_ASSIGNMENT:_ From the records below, print exactly the lines starting at the one containing "left hip: (543, 454)" and ending at the one containing "right wrist: (353, 642)", ends included, and nothing else.

_EXERCISE MATERIAL:_
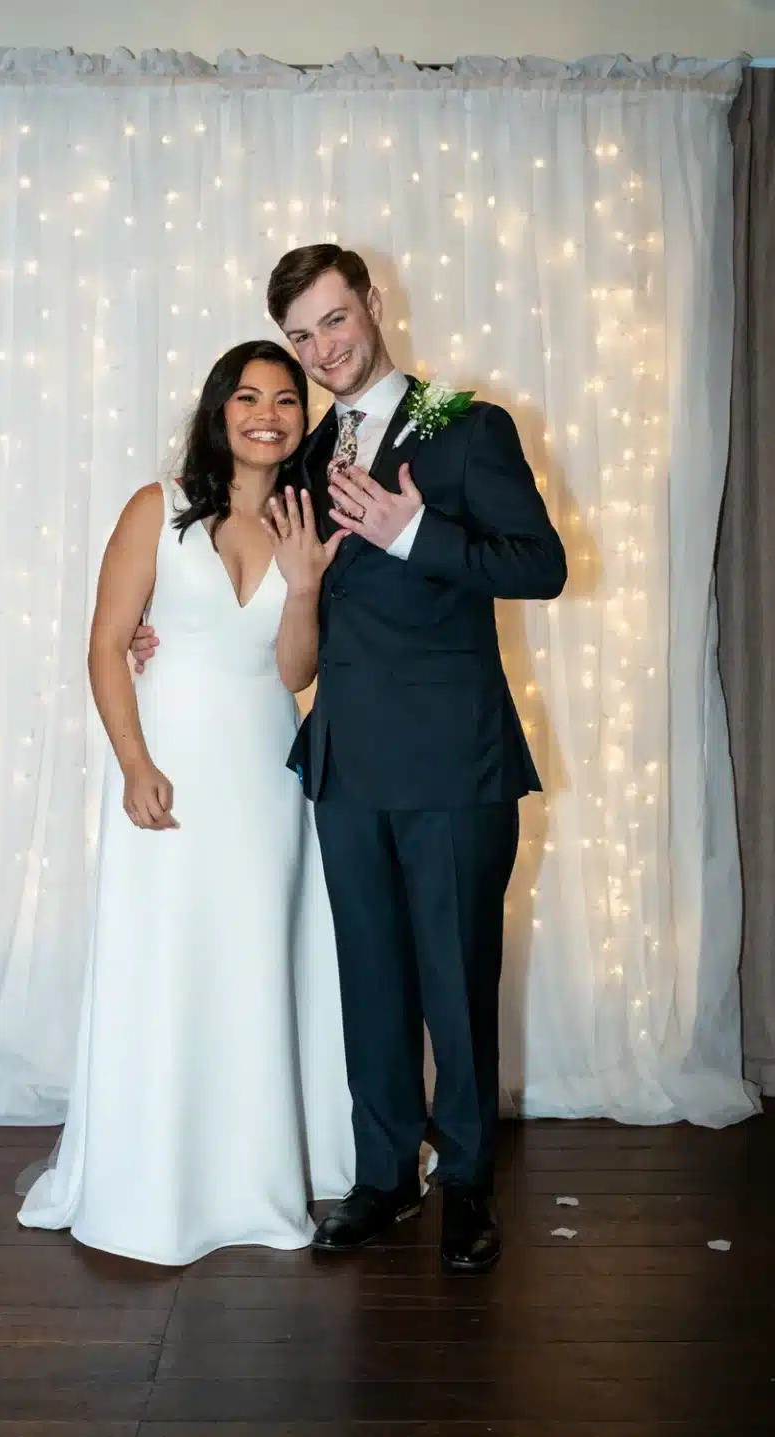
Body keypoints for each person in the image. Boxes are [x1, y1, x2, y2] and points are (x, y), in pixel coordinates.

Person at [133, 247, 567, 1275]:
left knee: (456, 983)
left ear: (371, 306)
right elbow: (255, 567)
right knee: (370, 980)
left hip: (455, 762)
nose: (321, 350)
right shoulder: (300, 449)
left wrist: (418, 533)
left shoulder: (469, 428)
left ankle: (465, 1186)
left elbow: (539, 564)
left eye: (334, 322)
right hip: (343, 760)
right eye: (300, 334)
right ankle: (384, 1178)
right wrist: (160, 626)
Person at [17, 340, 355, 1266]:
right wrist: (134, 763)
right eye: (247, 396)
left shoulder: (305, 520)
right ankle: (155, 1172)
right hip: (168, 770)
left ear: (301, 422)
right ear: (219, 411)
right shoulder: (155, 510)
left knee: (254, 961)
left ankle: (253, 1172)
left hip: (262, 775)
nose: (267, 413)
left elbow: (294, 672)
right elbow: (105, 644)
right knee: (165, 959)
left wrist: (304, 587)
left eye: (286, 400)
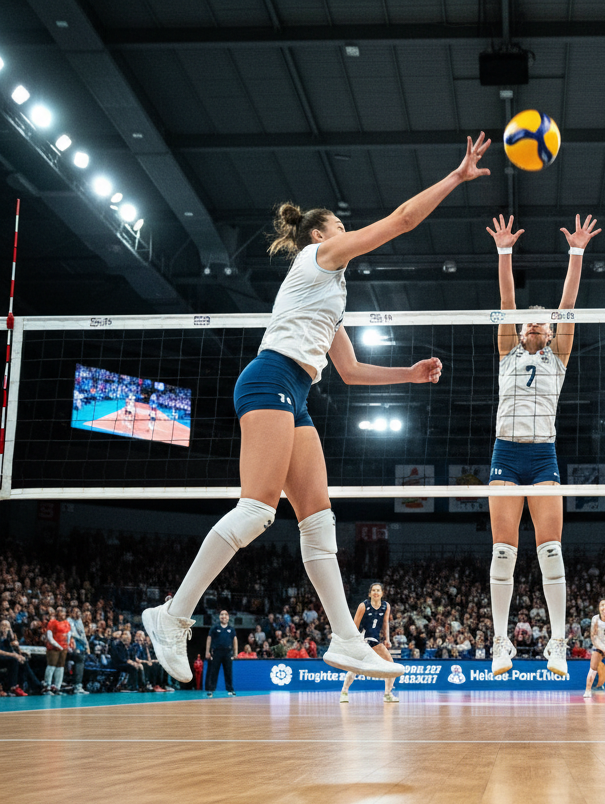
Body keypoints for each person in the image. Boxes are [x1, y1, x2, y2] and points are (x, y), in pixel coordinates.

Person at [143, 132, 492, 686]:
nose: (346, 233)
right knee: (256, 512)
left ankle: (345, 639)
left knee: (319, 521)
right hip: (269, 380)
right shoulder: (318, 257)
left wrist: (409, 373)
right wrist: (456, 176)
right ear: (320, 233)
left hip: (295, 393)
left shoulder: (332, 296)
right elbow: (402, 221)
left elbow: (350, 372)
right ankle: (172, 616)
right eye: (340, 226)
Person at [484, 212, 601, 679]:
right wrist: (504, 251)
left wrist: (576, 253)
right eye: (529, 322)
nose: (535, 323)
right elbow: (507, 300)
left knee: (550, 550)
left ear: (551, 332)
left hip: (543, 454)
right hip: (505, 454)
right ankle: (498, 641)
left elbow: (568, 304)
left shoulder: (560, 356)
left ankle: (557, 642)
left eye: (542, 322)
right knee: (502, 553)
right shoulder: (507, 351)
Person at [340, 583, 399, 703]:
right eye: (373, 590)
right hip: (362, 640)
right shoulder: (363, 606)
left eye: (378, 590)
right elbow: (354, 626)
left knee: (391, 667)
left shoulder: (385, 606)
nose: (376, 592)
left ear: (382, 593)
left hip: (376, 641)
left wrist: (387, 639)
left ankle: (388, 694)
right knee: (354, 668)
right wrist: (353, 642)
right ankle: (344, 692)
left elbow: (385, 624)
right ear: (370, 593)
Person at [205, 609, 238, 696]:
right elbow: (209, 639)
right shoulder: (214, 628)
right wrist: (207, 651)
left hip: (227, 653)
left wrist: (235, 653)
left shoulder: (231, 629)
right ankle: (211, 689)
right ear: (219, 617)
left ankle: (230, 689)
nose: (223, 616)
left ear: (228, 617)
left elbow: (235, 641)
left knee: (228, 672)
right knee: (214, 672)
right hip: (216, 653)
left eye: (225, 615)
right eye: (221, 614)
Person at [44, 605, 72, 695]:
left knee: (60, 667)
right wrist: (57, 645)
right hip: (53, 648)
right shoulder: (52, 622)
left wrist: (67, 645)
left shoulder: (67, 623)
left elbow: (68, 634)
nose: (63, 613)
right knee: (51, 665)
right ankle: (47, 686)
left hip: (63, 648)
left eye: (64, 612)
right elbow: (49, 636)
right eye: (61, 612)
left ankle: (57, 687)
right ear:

_WRITTEN RESPONSE:_
left hip: (543, 454)
right hip: (505, 454)
right ankle: (498, 641)
left elbow: (568, 304)
left shoulder: (560, 356)
left ankle: (557, 642)
left eye: (542, 322)
right knee: (502, 553)
right shoulder: (507, 351)
Person at [340, 583, 399, 703]:
right eye: (373, 590)
right hip: (362, 640)
right shoulder: (363, 606)
left eye: (378, 590)
right elbow: (354, 626)
left knee: (391, 667)
left shoulder: (385, 606)
nose: (376, 592)
left ear: (382, 593)
left hip: (376, 641)
left wrist: (387, 639)
left ankle: (388, 694)
right knee: (354, 668)
right wrist: (353, 642)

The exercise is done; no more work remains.